While a tight supply outlook and the green transformation will continue to underpin prices over the coming months, the market currently must deal with negative developments in China where draconian lockdown measures to combat covid outbreaks are likely to weaken the growth outlook by more than the government had originally forecast. Once the covid cloud has lifted, the Chinese government is likely to step in with additional measures to stimulate growth and that should help off-set the impact of lower growth elsewhere caused by soaring prices and accelerated tightening from the US Federal Reserve.

After reaching a record high above $5 per pound last month, HG copper traded back to $4.5 per pound before moving higher again. The outlook for copper remains supportive with tight supply offsetting the risk of an economic slowdown. We maintain this bullish view to take prices to a fresh record high later this year. In the short term, a break below the 200-day moving average, currently at $4.41 per pound, will not ruin our bullish view, only prolong the period of range bound trading.

Source: Saxo Group

US and EU gas markets went in opposite directions thereby supporting a long-awaited convergence between the two. US Henry Hub reached a 2008 high near $6.50/mmbtu, driven by robust domestic demand due to unseasonal cold weather and strong export demand for LNG. Natural gas inventories shrank by 33 billion cubic feet last week, with inventories now some 17% below the five-year average, the widest gap since 2019. In Europe meanwhile, a reluctance to ban Russian gas, together with milder weather and record LNG imports have seen the price of Dutch TTF gas traded lower but at €108/MWh or $34.5/mmbtu it remains very elevated and at levels that will continue to negatively impact demand. Europe and especially Germany’s U-turn on Russian gas dependency will require high prices during the coming months in order to attract record oversea supplies of LNG.

C
rude oil has drifted lower following weeks of extreme turbulence and near record prices and this week it managed to retrace most of the invasion-driven gains after breaking below the uptrend from the December low. There are several reasons why the market focus has, at least for now, turned away from the loss of Russian barrels.

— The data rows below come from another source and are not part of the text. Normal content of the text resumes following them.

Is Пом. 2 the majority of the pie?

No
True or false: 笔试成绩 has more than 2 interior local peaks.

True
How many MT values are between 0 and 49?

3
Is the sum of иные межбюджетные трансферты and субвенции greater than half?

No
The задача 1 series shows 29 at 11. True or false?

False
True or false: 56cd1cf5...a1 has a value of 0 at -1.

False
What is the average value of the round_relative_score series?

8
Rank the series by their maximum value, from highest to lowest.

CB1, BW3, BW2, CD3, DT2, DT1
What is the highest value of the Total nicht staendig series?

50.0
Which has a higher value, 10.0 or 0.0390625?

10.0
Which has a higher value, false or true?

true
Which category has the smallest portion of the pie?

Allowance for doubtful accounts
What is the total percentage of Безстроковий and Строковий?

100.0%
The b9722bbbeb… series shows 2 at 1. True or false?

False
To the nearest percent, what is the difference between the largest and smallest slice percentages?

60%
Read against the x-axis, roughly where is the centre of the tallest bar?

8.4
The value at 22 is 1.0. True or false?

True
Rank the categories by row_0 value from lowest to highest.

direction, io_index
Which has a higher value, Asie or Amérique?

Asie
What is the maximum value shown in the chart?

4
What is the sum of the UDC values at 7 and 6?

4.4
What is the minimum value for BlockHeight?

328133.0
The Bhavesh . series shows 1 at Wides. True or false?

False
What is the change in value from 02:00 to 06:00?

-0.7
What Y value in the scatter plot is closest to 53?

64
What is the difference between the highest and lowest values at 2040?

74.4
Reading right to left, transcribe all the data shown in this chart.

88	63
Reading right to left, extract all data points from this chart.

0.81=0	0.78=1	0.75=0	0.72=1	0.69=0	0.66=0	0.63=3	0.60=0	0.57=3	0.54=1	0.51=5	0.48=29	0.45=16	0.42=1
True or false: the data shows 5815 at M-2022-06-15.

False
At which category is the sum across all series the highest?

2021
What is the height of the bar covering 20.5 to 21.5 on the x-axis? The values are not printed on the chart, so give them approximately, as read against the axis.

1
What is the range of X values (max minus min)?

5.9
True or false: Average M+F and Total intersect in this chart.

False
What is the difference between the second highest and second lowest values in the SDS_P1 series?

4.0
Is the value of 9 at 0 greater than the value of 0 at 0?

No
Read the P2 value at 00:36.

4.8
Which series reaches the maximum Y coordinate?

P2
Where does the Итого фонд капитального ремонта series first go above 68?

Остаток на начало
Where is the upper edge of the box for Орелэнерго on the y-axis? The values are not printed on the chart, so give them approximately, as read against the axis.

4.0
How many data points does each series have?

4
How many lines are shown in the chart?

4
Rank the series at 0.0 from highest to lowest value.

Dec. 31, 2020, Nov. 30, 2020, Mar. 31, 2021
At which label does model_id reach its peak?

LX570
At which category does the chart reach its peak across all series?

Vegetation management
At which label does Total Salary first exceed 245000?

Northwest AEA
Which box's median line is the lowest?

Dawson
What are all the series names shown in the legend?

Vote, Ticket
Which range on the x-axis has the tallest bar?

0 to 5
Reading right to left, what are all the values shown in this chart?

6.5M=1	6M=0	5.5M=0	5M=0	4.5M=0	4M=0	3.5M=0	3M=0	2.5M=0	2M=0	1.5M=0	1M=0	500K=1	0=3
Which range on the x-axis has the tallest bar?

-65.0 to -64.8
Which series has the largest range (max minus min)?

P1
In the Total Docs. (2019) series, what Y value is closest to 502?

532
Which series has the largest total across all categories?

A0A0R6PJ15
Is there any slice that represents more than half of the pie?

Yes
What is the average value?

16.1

The four major factor, some of which are temporary, being 1) EU avoiding adding Russia crude to its growing list of sanctioned products, 2) China’s worsening covid outbreak and extended lockdowns driving a temporary contraction in fuel demand, especially for diesel and jet fuel, 3) slowing US gasoline demand in response to high prices and the prospect of an economic slowdown as the FOMC steps up its battle against inflation, thereby hurting demand, and finally 4) the release of millions of barrels of crude oil from strategic reserves held by the US and other members of the International Energy Agency.

With the war ongoing and the risk of additional sanctions or actions by Russia the downside risk to crude oil remains, in our view, limited. In our recently published Quarterly Outlook we highlighted the reasons why oil may trade within a $90 to $120 range this quarter and why structural issues, most importantly the continued level of underinvestment, will continue to support prices over the coming years.